§ PROBLEM REQUIREMENTS
Continue the post about workstation setups from the point where it ends.

I will take this opportunity to explaining you guys what is the perfect setup for me. I’m not caring so much about fancy widgets or shiny desktop, I’m well more concerned about the maintainance and enhancement aspect of my workingstations.
Through this mindset, I’m able to reset to factory and deploy all my tools in a few minutes, which could be quite usefull when … you know … shit happens.

I currently run 3 main workingstations, for professional purposes (Work), personal work (Ghost) as well as for slacking (I let you guess which OS run on this one;))

Setups

Work

Windows

Classical windows 10 enterprise with a few tools but nothing fancy :slight_smile: The only “must have” that I could recommand is cmder. It aims to replace the ugly cmd and powershell CLI. Highly customizable, it makes me feel as I’m on Linux :stuck_out_tongue:

Details

intel i7 7600 2.8Ghz
16G of ram
Intel HD Graphic
250G SSD

Ghost

arch

Archlinux and i3 windows manager. In a few words, simple and efficient.

Details

Intel i5-6600K 3.50Ghz
32G of ram
AMD RX 480
250G SSD & 1T HDD

Slacking

MacOS. Nothing more to say about this one :wink:

Details

Intel i5
8G of ram
Intel HD 6000
128G SSD

As you can see above, each of my workingstation is as leightweight as possible. The only common point between them is, Docker.

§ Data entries
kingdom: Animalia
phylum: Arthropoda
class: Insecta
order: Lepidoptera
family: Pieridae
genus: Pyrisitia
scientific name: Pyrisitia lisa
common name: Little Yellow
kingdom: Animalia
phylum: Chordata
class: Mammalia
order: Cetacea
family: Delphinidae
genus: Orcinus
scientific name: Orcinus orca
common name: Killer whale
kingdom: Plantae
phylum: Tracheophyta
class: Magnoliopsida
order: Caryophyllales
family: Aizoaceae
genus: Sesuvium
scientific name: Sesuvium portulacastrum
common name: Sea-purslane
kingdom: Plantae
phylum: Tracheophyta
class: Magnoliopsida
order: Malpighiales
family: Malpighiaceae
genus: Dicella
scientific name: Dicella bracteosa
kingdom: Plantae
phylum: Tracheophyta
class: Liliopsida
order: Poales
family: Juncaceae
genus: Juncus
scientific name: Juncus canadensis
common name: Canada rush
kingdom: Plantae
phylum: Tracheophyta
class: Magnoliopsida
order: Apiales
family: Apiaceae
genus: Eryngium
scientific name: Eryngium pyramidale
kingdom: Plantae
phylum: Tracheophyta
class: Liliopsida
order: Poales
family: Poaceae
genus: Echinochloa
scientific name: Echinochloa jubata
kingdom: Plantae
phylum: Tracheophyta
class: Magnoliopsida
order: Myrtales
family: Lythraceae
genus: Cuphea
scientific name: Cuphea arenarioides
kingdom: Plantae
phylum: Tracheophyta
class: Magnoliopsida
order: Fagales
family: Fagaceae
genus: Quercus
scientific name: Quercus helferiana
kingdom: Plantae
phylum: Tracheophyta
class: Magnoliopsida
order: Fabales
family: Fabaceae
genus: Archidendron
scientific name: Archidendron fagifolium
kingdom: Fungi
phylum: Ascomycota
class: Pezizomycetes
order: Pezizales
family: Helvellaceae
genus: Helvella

§ EXERCISE ANSWER
In fact, once my system updated and configured, I use a bunch of docker containers to reduce external dependancies, etc. I’m tired to waste my time rollbacking libraries cause version compatiblity and so on.
Consequently, all my machines are at 100% stable and I can process all security and operating system updates straight forward, without any kind of trouble!

Docker

All my tools and fancy scripts are contained in docker containers. Here is a few examples:

As you may have already understood, I use docker for everything. If I want to dev in python, I fireup a new container. Wanna play with golang? New container again. I think that you got it :).

Thanks to this strategy, I successfuly annihilated any dependancy issues and my operating system stays clean and stable on the long run.

Upstream quickly deploying my setup, my containers are attached to their own internal subnet, providing an additionnal layer of security on my host.

Ok, now you know what I’m running and how but, what about my network?

Network

The network environment is as important as your setup should be :wink:

Due to my work and a certain degree of paranoia, I decided to segment and segregate my network. Yes it is overkill. Yes I’m completly off it but I’m fucking loving it.

I currently have 5 subnets:

  • Users
  • Servers
  • IOT security devices
  • Wifi
  • Backup

I think their names are quite self explanatory and you may quickly understand why I did that :stuck_out_tongue:

To do so, I used a fortigate 30E from Fortinet which is, according to my needs and my requirements, the best fit available on the market.


Well… I think that I’m done. I hope you enjoyed this more or less short answer :sweat_smile:.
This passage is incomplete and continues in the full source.